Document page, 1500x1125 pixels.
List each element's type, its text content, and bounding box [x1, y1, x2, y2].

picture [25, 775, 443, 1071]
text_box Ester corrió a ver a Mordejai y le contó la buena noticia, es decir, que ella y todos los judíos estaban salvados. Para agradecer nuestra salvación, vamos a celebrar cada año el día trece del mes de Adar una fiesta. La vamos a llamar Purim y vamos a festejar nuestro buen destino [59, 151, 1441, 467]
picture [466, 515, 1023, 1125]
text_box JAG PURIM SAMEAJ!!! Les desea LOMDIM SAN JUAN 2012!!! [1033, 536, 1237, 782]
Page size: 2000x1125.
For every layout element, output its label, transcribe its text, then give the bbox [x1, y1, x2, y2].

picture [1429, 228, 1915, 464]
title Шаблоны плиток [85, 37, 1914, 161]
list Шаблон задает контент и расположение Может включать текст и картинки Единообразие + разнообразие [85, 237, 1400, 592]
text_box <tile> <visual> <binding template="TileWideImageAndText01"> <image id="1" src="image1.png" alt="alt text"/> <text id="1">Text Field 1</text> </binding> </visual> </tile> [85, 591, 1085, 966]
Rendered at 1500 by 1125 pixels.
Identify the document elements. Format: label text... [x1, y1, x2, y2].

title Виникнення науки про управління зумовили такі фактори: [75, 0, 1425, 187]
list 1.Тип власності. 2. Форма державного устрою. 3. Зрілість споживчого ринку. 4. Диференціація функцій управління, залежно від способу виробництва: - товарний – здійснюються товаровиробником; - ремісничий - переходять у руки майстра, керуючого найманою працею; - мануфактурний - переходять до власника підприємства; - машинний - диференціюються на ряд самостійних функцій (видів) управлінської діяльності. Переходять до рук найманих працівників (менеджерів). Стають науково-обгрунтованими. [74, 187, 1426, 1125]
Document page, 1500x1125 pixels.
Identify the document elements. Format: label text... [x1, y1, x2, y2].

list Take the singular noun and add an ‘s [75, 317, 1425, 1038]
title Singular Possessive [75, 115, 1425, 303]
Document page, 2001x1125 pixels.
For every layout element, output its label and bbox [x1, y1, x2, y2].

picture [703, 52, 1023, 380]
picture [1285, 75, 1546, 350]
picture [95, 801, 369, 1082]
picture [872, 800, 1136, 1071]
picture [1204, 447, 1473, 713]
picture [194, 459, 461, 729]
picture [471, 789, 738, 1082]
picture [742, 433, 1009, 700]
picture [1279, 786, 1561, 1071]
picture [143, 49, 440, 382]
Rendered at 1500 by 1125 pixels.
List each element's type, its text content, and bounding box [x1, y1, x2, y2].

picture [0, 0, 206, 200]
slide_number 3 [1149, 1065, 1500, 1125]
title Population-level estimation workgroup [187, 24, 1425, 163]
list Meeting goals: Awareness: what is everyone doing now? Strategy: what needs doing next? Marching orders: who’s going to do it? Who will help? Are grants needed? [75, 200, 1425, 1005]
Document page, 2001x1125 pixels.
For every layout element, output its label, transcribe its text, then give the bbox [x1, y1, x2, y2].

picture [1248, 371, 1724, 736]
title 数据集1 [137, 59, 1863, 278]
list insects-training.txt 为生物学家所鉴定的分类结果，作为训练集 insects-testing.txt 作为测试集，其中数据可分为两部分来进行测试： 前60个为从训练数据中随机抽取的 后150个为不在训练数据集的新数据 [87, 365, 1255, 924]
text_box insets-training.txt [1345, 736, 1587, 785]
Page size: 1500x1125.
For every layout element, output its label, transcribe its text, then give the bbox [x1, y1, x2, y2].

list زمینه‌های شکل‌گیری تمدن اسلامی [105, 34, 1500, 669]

++++++++

§ Assignment:
When a line of the material holds the string "size", copy that line.

§ Answer to this exercise:
Page size: 2000x1125.
Page size: 1500x1125.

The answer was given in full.